**WHAT IS EXPECTED**
Reproduce every line of the data below verbatim, keeping each line break where it falls.

**MATERIAL PROVIDED**
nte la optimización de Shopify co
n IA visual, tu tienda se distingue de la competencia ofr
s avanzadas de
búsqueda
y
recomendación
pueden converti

**ANSWER BOX**
nte la optimización de Shopify co
n IA visual, tu tienda se distingue de la competencia ofr
s avanzadas de
búsqueda
y
recomendación
pueden converti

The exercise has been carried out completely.